Matthew William

Personal information
- Full name: Matthew Arthur William
- Born: 31 December 1976 (age 49) Kota Kinabalu, Sabah, Malaysia
- Batting: Right-handed
- Bowling: Off spin
- Role: Batsman

Career statistics
| Competition | FC | LA | ICC T |
| Matches | 1 | 7 | 9 |
| Runs scored | 43 | 124 | 173 |
| Batting average | 21.50 | 17.71 | 24.71 |
| 100s/50s | 0/0 | 0/0 | 0/2 |
| Top score | 27 | 45 | 58 |
| Balls bowled | 0 | 39 | 6 |
| Wickets | – | 0 | 0 |
| Bowling average | – | – | – |
| 5 wickets in innings | – | – | – |
| 10 wickets in match | – | – | – |
| Best bowling | – | – | – |
| Catches/stumpings | 1/0 | 4/0 | 1/0 |
- Source: CricketArchive, 15 January 2008

= Matthew William =

Malaysian cricketer

Matthew Arthur William (born 31 December 1976) is a Malaysian cricketer. A right-handed batsman and off spin bowler, he played for the Malaysia national cricket team between 1995 and 2004.

==Biography==
Matthew William was born in Sabah in 1976, Matthew William made his debut for Malaysia in the Stan Nagaiah Trophy series against Singapore in 1995. He did not play for them in 1996, returning for the same series in February 1997. He represented Malaysia at the 1997 ICC Trophy, which was played in Kuala Lumpur.

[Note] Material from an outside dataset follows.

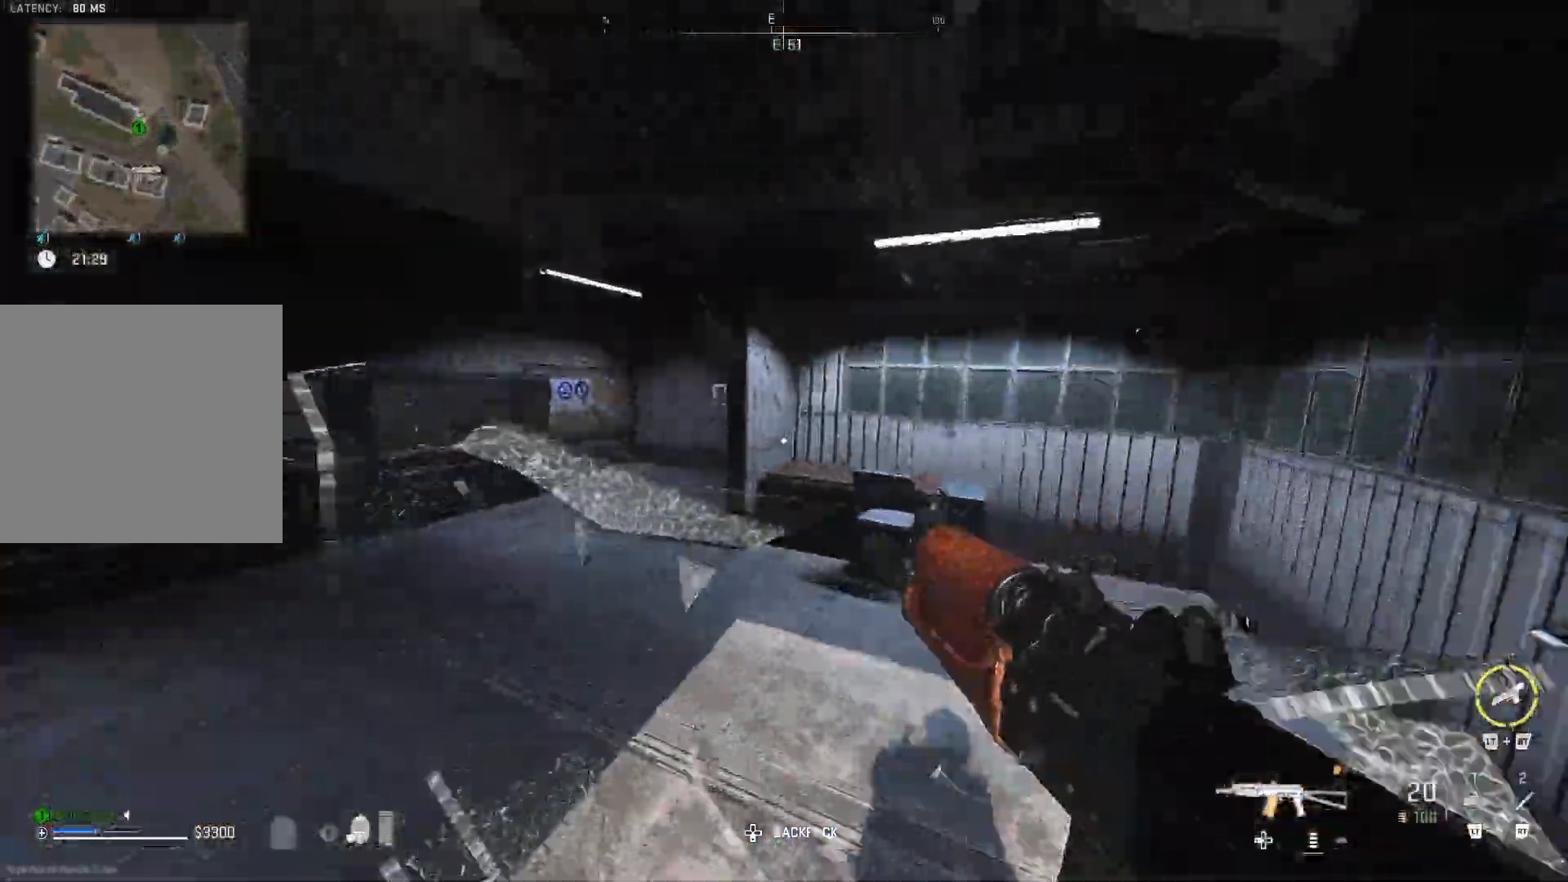
{"buttons": [], "left_stick": "up-right", "right_stick": "left", "events": []}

After playing in the Saudara Cup match for the only time in September 1997, he made his List A debut in 1998, playing four matches for Malaysia in the Wills Cup, a Pakistani domestic one-day tournament. Later in the year he represented Malaysia in the cricket tournament at the 1998 Commonwealth Games, hosted in Kuala Lumpur. After playing in the ACC Trophy in Nepal that year, he missed 1999, and played in the Stan Nagaiah Trophy series for the final time in 2000.

He also played in the ACC Trophy tournaments of 2000, 2002, and 2004. The 2004 tournament was the last time, to date, that he played for Malaysia. He played his only first-class match in 2004, an ICC Intercontinental Cup match against Nepal.